Die Zeitreise des Otto von Bismarck

 

 

 

 

Greifswald (SPA): Es ist stockdunkel und diesig, als wir in Greifswald starten – so dunkel, dass es wenig Sinn macht, über Land zu fahren und ihm ein bisschen von der Schönheit Vorpommerns und Mecklenburgs zu zeigen. Nachdem er gestern noch mal gedankenverloren, dann wieder freudig erregt durch seine alte Heimat Eldena streifte, wirkt er nun ein wenig enttäuscht.

 

Otto von Bismarck ist hier, um ein wenig mit der Vergangenheit aufzuräumen. Heute fliegt er nach München, 7:50 Uhr ab Rostock-Laage, und wird beim dortigen Patentamt den nie getätigten Spruch wenn die Welt untergeht, so ziehe ich nach Mecklenburg, denn dort geschieht alles 50 Jahre später aus dem Bismarck-Register streichen lassen.

 

Wir haben noch am gestrigen Abend per Computer gemeinsam eingecheckt und eine Bestätigungsmail erhalten, so dass ich beim Betreten der passagierleeren Empfangshalle schon ein wenig erschrocken bin, als ich die Ankündigung an der elektronischen Wand entdecke: 7:50, München, Cancellation. Mit dem Finger weise ich Bismarck darauf hin und präsentiere ihm eine Offline-Übersetzung. Sofort beginnt er mit einer strengen Konservation über Amtssprachen, der ich mich entziehe, indem ich Kaffee am Automaten ordere. Zwei Zucker für ihn.

 

Am Schalter erhalten wir keine Information über die Gründe der Stornierung, nur jene, dass Taxis zu einem Mittagsflieger nach Hamburg geordert werden, wenn alle Fluggäste anwesend sind. Was uns Raum für Spekulationen bietet. Leerer Flieger, akuter Bodenfrost bei zwei Grad Minus, defekte Enteisungsmaschine, Pilot krank. Bismarck sagt: „Der Franzose.“ Ich: „Vergiss es. Das sind jetzt Freunde.“  Dann setze ich fort: „So ziehe ich nach Mecklenburg, denn dort …“. „Hör bloß auf!“, unterbricht mich Bismarck wirsch.

 

Während wir den Kaffee trinken, finden sich weitere Passagiere ein. Und es spielen sich Dramen ab. Die Frau, die extra am Tag zuvor von der Insel Rügen hierher fuhr, um alle Formalitäten zu erledigen und nun Gewissheit erlangt, dass sie ihren Anschlussflug nach Delhi nicht erreichen wird. Der junge Mann, der einen viel zu weiten Anzug trägt und durch sein stetes Zupfen am Schlips seine Mutation zu einem Nervenbündel dokumentiert. Der Mann mit der gepflegten Keinhaarfrisur, der sich in unseren Rücken setzt und zwanzig Minuten lang über Handy fünfzehn Termine umkoordiniert. Die ältere Dame, die beim Betreten des Foyers ihren Mann mit Kuss verabschiedet hat, die jedem bekundet, dass ihr der Flug ab Hamburg nichts nütze und sie jetzt eine gute Stunde warten müsse, da ihr Angetrauter das Handy nicht dabei habe. Der geschäftig wirkende Mann, der bei einer fünfzehnminütigen Schalterdiskussion seinen Kopf so stark erhitzt, dass er dessen hohe Röte bei vier Sturzzigaretten vor der Drehtür auf Normalteint herunterfahren muss.

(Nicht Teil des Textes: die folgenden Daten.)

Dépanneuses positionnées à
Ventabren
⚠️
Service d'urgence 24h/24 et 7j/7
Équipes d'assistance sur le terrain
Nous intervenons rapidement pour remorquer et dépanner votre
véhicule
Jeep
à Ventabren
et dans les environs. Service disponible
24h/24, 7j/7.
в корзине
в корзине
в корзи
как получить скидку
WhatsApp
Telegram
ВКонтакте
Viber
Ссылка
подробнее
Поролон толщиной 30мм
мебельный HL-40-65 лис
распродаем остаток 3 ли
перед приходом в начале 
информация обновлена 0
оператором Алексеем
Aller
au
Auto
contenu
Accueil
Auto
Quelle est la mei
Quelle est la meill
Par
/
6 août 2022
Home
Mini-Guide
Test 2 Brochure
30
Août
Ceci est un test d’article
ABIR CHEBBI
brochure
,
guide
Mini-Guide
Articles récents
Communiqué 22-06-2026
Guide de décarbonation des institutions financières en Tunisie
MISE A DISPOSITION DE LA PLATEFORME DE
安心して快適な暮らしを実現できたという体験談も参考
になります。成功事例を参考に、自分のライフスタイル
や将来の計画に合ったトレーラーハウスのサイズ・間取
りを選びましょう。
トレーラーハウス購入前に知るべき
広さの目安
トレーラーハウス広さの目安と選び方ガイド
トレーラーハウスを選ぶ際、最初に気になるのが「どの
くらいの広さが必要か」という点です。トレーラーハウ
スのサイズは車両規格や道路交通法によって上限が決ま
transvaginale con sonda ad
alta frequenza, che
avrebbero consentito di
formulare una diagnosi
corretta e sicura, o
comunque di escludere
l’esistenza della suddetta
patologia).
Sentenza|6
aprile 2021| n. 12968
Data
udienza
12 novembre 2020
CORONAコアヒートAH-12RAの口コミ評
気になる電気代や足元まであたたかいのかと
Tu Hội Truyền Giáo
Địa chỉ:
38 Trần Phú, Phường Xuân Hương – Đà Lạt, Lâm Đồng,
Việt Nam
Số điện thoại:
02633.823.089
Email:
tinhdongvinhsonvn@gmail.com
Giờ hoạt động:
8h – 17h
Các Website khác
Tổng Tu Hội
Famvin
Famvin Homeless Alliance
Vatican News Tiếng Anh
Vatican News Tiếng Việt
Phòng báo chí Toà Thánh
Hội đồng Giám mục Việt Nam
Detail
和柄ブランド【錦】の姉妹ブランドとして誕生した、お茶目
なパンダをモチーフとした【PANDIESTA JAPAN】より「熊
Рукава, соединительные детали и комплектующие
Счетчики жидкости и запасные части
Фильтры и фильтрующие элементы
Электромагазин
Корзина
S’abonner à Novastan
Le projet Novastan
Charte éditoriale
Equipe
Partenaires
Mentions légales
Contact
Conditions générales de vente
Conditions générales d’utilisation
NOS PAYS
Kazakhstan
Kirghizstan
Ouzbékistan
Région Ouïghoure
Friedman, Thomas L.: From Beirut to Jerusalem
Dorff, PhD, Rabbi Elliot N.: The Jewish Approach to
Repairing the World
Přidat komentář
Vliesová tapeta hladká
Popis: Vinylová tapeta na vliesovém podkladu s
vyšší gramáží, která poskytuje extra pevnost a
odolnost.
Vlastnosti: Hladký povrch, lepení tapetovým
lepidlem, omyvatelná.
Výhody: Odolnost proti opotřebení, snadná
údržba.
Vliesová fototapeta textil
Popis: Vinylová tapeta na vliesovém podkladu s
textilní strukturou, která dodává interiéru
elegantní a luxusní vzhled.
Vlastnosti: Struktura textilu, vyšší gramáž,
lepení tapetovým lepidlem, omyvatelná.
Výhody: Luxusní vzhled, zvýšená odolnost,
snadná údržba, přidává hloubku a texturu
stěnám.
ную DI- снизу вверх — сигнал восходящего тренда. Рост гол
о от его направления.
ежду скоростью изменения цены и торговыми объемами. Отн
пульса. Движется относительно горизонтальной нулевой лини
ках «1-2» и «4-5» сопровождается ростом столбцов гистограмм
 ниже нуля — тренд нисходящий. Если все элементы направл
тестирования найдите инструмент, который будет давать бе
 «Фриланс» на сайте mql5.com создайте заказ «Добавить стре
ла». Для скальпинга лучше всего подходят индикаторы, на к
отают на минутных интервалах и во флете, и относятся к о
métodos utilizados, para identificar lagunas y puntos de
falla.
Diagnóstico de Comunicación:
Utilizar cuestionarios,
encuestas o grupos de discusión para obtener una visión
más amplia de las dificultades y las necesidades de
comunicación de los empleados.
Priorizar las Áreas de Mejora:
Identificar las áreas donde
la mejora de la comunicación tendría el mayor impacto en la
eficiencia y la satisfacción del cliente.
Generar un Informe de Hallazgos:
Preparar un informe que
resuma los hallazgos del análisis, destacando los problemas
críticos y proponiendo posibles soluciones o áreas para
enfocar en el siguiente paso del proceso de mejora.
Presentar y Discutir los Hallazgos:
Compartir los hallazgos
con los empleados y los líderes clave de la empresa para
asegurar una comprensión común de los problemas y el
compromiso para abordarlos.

Bismarck wirkt hingegen entspannt und spielt an seiner Haube. Genauer gesagt, massiert er den Pickel seiner Haube. „Wann ist der Termin?“, frage ich. „12 Uhr.“  „Das ist nicht zu schaffen.“ „Dann bleibt das so.“, schlussfolgert Otto von.

Wenige Minuten später erscheint das erste Taxi und ein Stoß Passagiere wird nach draußen gebeten. Lunchpakete werden verteilt. „Ich war noch nie in Hamburg.“, sagt der Taxifahrer. Und Bismarck so: „Ich schon.“

 

Dann steigt er in eine Kutsche und rast davon.